Tendo em vista a atual possibilidade de opção entre valores calculados a partir de reajustes diferenciados para pagamento de uma mesma mensalidade de plano de saúde, o IBGE informa estar adotando a correção de fato vigente. Ou seja, o menor reajuste que permite a continuidade de utilização dos serviços de saúde. Os procedimentos recentes, mantida a coerência com a metodologia adotada, encontram-se a seguir.
Com vistas a estimar a variação das mensalidades dos contratos individuais e familiares dos planos de saúde para cálculo dos índices de preços ao consumidor, o IBGE, desde 2001, apropria os percentuais de reajuste incidentes sobre os contratos assinados num período de um ano ou mais, abrangendo a maioria dos usuários.

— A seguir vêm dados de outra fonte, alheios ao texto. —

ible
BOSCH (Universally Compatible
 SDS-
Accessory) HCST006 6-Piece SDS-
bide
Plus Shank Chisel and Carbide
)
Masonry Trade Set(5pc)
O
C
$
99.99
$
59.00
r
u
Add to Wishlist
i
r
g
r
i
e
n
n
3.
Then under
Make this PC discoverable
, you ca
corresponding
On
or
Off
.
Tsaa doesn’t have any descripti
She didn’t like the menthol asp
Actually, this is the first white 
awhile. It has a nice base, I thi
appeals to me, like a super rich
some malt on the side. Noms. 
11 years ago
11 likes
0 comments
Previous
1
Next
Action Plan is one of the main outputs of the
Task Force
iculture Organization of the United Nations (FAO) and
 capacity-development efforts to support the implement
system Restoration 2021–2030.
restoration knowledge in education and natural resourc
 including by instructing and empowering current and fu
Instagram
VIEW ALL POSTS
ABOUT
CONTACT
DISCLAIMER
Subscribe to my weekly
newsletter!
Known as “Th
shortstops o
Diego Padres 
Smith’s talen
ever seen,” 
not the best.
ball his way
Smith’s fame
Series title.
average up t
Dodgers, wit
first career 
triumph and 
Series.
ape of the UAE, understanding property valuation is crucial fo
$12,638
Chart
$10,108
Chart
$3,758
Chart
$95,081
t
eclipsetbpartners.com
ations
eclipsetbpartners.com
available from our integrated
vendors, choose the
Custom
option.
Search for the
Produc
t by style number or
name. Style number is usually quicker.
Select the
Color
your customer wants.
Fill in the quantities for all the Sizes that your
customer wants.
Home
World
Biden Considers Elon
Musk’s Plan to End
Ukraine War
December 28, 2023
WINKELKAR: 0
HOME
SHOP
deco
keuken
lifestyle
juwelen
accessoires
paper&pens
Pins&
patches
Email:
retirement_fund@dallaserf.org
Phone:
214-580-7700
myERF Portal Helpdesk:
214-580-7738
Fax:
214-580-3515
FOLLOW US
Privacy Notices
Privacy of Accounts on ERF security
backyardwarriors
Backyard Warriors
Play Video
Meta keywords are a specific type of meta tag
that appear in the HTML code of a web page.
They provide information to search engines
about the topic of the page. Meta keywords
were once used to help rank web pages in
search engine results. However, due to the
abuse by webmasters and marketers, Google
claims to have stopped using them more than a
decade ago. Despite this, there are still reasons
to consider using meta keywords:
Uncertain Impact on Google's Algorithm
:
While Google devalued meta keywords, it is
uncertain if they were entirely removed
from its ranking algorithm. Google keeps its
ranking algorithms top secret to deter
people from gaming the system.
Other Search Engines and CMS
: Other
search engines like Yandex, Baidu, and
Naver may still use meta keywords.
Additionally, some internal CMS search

A pesquisa consiste em visitar, a cada mês, as operadoras mais representativas, aquelas que, notoriamente, agregam o maior número de usuários. Em cada uma das operadoras é obtida a informação do percentual de reajuste aplicado sobre as mensalidades dos contratos que estão fazendo aniversário no mês da pesquisa. O percentual informado, em geral, é baseado no reajuste fixado pela Agência Nacional de Saúde Suplementar - ANS. Um reajuste anual é normalmente fixado pela ANS no mês de maio com vistas a vigorar nos doze meses seguintes. A aplicação tem início para os usuários de acordo com a data de aniversário de cada plano. Assim, se o início da aplicação é em junho de um ano, em julho do ano seguinte todos os contratos serão reajustados.
Para obter o reajuste de fato aplicado sobre os contratos é visitada uma amostra de operadoras em cada região pesquisada. Considerando, por hipótese, que um doze avos de usuários da carteira de uma operadora tem seu contrato aniversariando em cada um dos meses do ano, compreende-se que o resultado mensal apropriado nos índices é composto a partir do reajuste desse e da estabilidade dos valores dos demais. Ao final de doze meses, no acumulado do período, os índices de preços do IBGE terão refletido o total dos reajustes de fato ocorridos sobre os contratos.
Sendo informados percentuais de reajustes diferenciados para planos novos (posteriores a primeiro de janeiro de 1999, regidos pela lei 9,656/98) e planos antigos (anteriores à lei), utiliza-se um fator de ponderação para fins dos cálculos. Na proporção de 58% para os novos e 42% para os antigos, conforme informação do Ministério da Fazenda obtida junto à ANS (de junho de 2005).
No ano de 2004 seria aplicado, a princípio, um percentual de reajuste maior para os planos antigos com vistas a adequá-los ao chamado "programa de migração dos contratos". Após discussões e impedimentos judiciais, por acordo, o mesmo reajuste foi autorizado tanto para os planos novos quanto para os antigos.
Neste ano de 2005, enquanto a possibilidade de um reajuste maior para os contratos antigos está sendo apreciada, foi autorizada a emissão de dois boletos de pagamento para um mesmo mês. Um boleto com o reajuste de fato e outro com um reajuste maior. Fica a cargo de cada usuário decidir se paga o valor de fato ou o maior. A permissão se fundamenta na segurança. Isto é, visa afastar problema posterior aos consumidores e ao mercado de planos de saúde, na hipótese de decisão posterior favorável ao reajuste maior.
Desta forma, enquanto não houver decisão definitiva e reconhecendo que a mensalidade de fato vigente é aquela que tem por base a aplicação do reajuste menor, suficiente para garantir a contrapartida dos serviços de saúde, o IBGE não levará em conta a opção de pagamento a mais.
Registre-se, por fim, que, embora o Superior Tribunal de Justiça (STJ) tenha decidido ontem, 05 de outubro, permitir que as operadoras de planos de saúde reajustem os preços dos contratos antigos em percentual superior, o julgamento definitivo ainda não ocorreu.